● Job A:
Using the page excerpt on Biden's executive actions on firearms below, state whether each statement agrees with it: (i) John Feinblatt called the actions "a home run for public safety"; (ii) Biden spoke about the actions in Monterey Park, California on Wednesday; (iii) Kris Brown is the president of Everytown. For each, answer yes or no and quote the deciding words from the excerpt.
● Job B:
Write the next few sentences of the page excerpt on Biden's executive actions on firearms below, picking up after its last sentence.

AP Photo/Susan Walsh

Anti-gun groups are hyperventilating (and hyperbolic) over Joe Biden’s announced executive actions on firearms, with Brady’s Kris Brown declaring that the new edicts will “go a long way in preventing tragedies” and Everytown president John Feinblatt calling the actions “a home run for public safety.”

There’s little of real substance in Biden’s announced orders, but they did provide a platform for Biden to once again pontificate about the supposed need to ban commonly-owned firearms that are uncommon when it comes to violent crime. Speaking in Monterey Park, California on Wednesday, Biden used his new executive actions to once again call on Congress to pass an “assault weapons” ban; an idea that is going nowhere on Capitol Hill and a policy that (along with every other California gun control law on the books) failed to prevent the mass shootings in Monterey Park over the Lunar New Year holiday.

● Text data extracted from the pages:
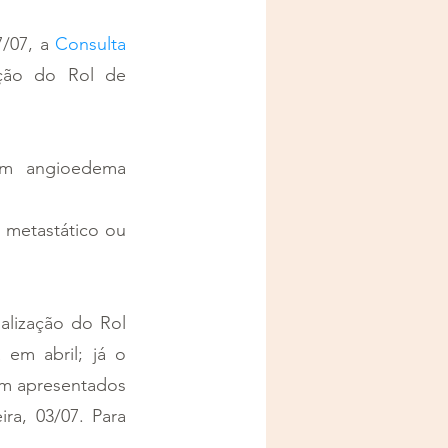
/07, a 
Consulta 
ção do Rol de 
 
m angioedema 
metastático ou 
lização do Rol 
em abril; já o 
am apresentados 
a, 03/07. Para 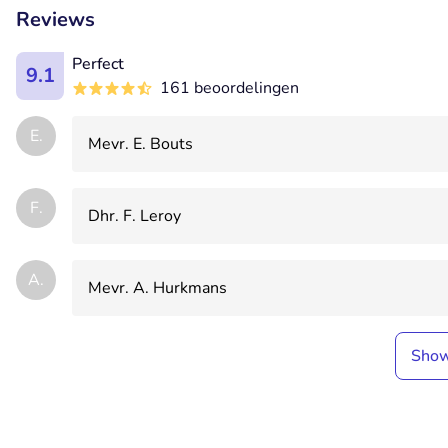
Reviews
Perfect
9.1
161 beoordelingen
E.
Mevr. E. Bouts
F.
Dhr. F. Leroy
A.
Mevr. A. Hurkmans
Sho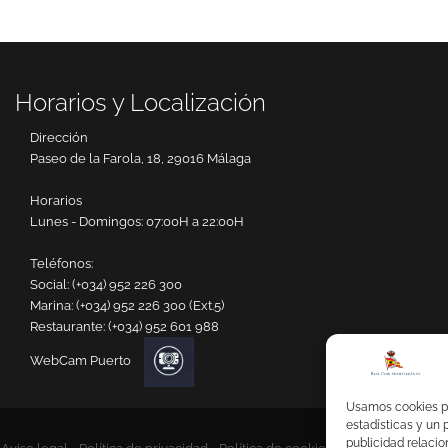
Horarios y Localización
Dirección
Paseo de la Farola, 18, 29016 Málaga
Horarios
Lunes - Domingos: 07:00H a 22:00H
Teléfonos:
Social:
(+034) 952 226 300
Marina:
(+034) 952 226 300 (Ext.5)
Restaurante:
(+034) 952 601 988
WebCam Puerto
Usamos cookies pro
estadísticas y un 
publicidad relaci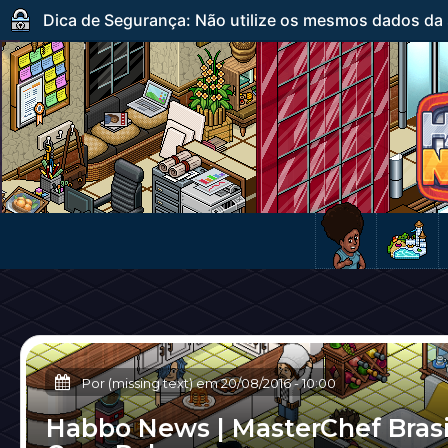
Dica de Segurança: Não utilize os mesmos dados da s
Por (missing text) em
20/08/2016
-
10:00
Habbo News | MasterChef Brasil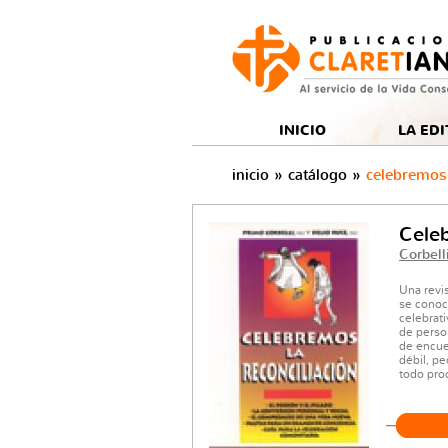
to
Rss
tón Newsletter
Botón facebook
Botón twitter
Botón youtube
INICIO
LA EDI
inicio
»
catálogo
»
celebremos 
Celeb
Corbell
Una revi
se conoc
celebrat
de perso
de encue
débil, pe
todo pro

● Answer box A:
(i) Yes: "Everytown president John Feinblatt calling the actions “a home run for public safety.”"
(ii) Yes: "Speaking in Monterey Park, California on Wednesday, Biden used his new executive actions"
(iii) No: "Brady’s Kris Brown declaring that the new edicts will “go a long way in preventing tragedies”"

● Answer box B:
But what exactly do these new executive actions do, and how would they impact violent criminals or potential mass murderers? The most substantive order from Biden has to do with those “in the business of selling firearms,” but even though the administration has billed the order as something “as close to universal background checks as possible without additional legislation,” the reality is that all federally licensed firearms retailers are already required to put all potential buyers through a NICS check. Biden’s order directs the Attorney General to clarify “as appropriate, the statutory definition of who is ‘engaged in the business’ of dealing in firearms, as updated by the Bipartisan Safer Communities Act,” but the BSCA is already pretty clear on how that term is defined; namely, they have to be selling firearms to “predominantly earn a profit”. Here’s what the amended section of the Gun Control Act looks like after the BSCA was signed into law:

[“Engaged in the business,”] as applied to a dealer in firearms, as defined in section 921(a)(11)(A), [means] a person who devotes time, attention, and labor to dealing in firearms as a regular course of trade or business to predominantly earn a profit through the repetitive purchase and resale of firearms, but such term shall not include a person who makes occasional sales, exchanges, or purchases of firearms for the enhancement of a personal collection or for a hobby, or who sells all or part of his collection of firearms.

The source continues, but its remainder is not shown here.